Equityworld Futures : Harga Emas jatuh dalam perdagangan hari Selasa sebesar $2.56 per ons, melanjutkan penurunan yang terjadi diawal minggu ini. Sikap hati-hati pelaku pasar menjelang data ekonomi AS diumumkan telah menjadi sentimen koreksi pasar.

Pada perdagangan XAUUSD sempat turun ke 1195.27 sebelum kembali naik ke 1206. Meski harga emas anjlok dalam dua sesi perdagangan diawal minggu ini, diperkirakan bahwa dalam jangka pendek harga emas masih akan bergerak dalam kisaran perdagangan diantara harga 1222 – 1197. Menguatnya dolar AS yang memukul mata uang lainnya, tetap menjadi momok dan sentimen negatif bagi harga emas. Menguatnya harga emas kembali setelah jatuh ke harga $1197 yang merupakan level support harga emas isyaratkan sebagian pelaku pasar melakukan aksi beli kembali disaat harga merosot tajam.

Secara teknis, jatuhnya harga emas lebih dalam lagi bukanlah hal yang akan mengejutkan. Pergerakan harian harga emas dalam 100 hari perdagangan terakhir ini telah memperkuat sinyal akan jatuhnya harga emas lebih dalam lagi. Memang harga emas masih akan sulit untuk bisa dikatakan memiliki arahan yang jelas apabila kondisi pasar secara umum juga masih tidak menentu.

Jika harga emas mampu bertahan diatas 1225 diperkirakan bahwa harga emas bisa kembali naik ke 1235 hingga 1240. Target XAUUSD ke level 1240 bukanlah tanpa alasan, setidaknya ini merupakan level kenaikan kembali dalam kisaran Fibonnaci di retracement 38.2 dalam tren kenaikan harga emas sejak 1131.96 hingga 1307.47, setidaknya posisi kritis ada di harga 1255.
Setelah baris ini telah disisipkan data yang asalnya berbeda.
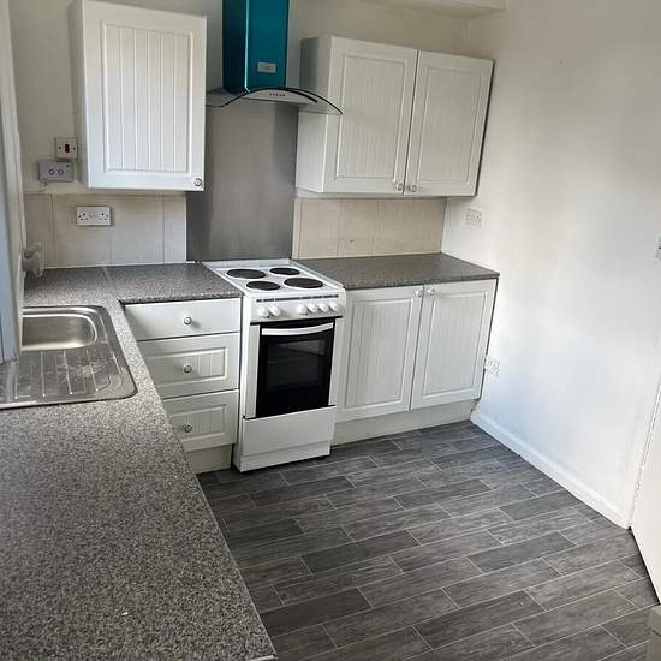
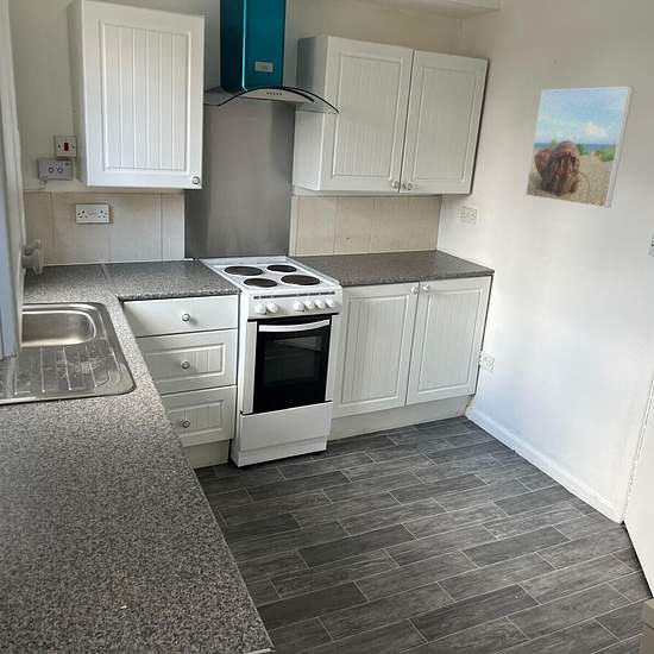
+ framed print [524,86,635,209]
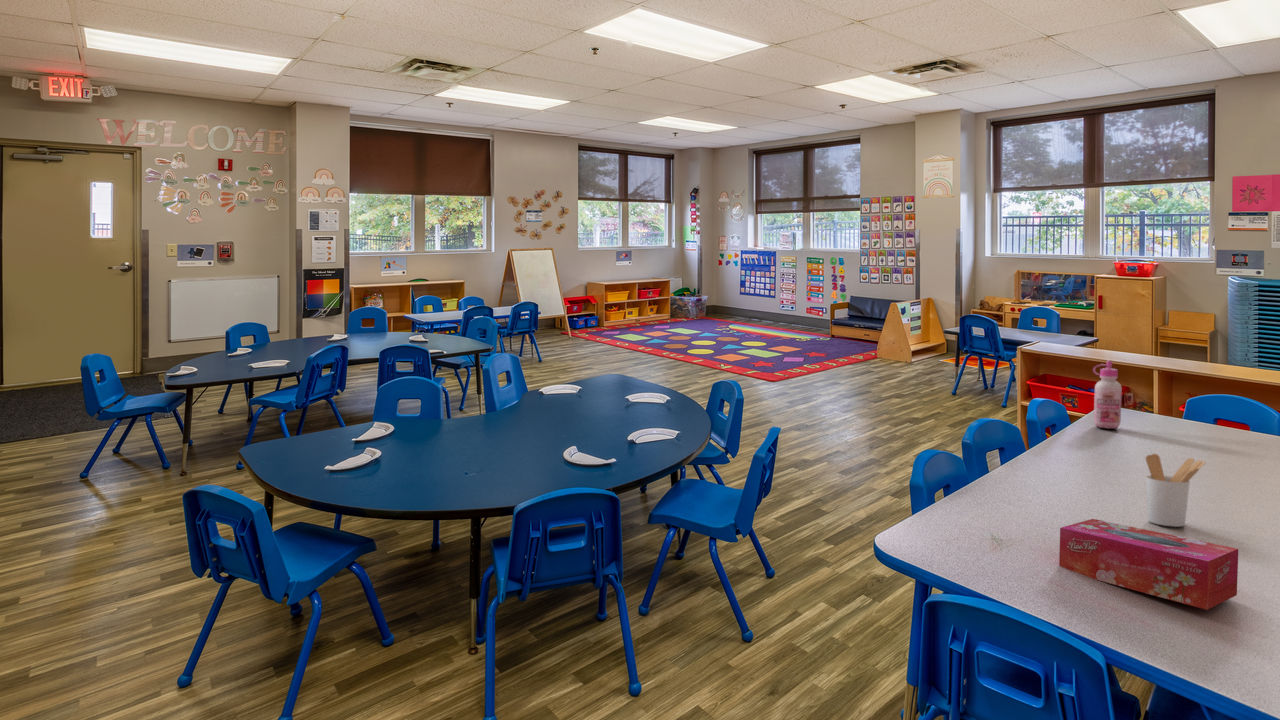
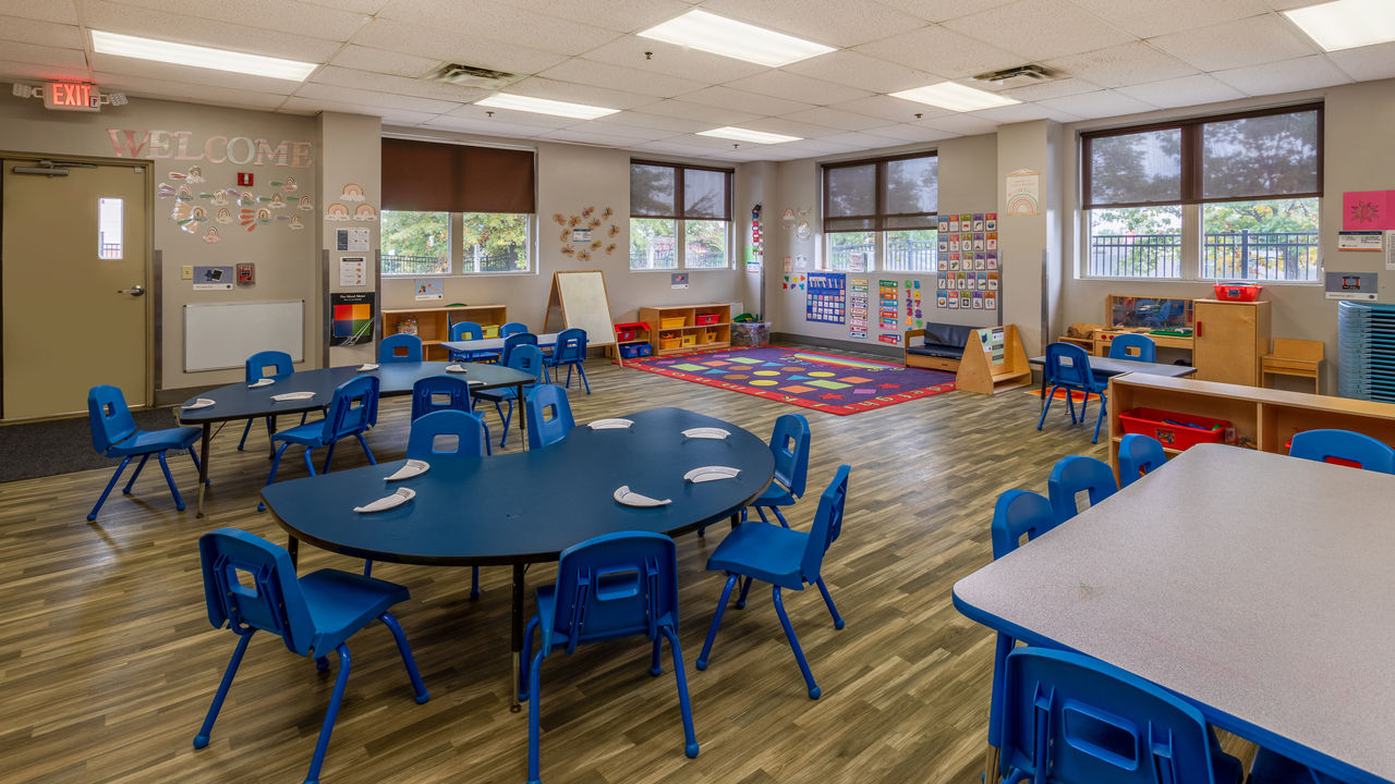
- tissue box [1058,518,1239,611]
- glue bottle [1092,359,1123,430]
- utensil holder [1145,453,1207,528]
Sebaliknya, jika harga emas terus tertekan, sebagaimana diyakini sebagian besar pelaku pasar maka target terkoreksi bisa menuju level 1197. Posisi yang demikian ini akan sangat kritis dan bisa menggiring harga emas bisa jatuh lebih dalam lagi di 1180 – 70, sebelum akhirnya menemukan pijakan baru yang kokoh untuk menguat kembali.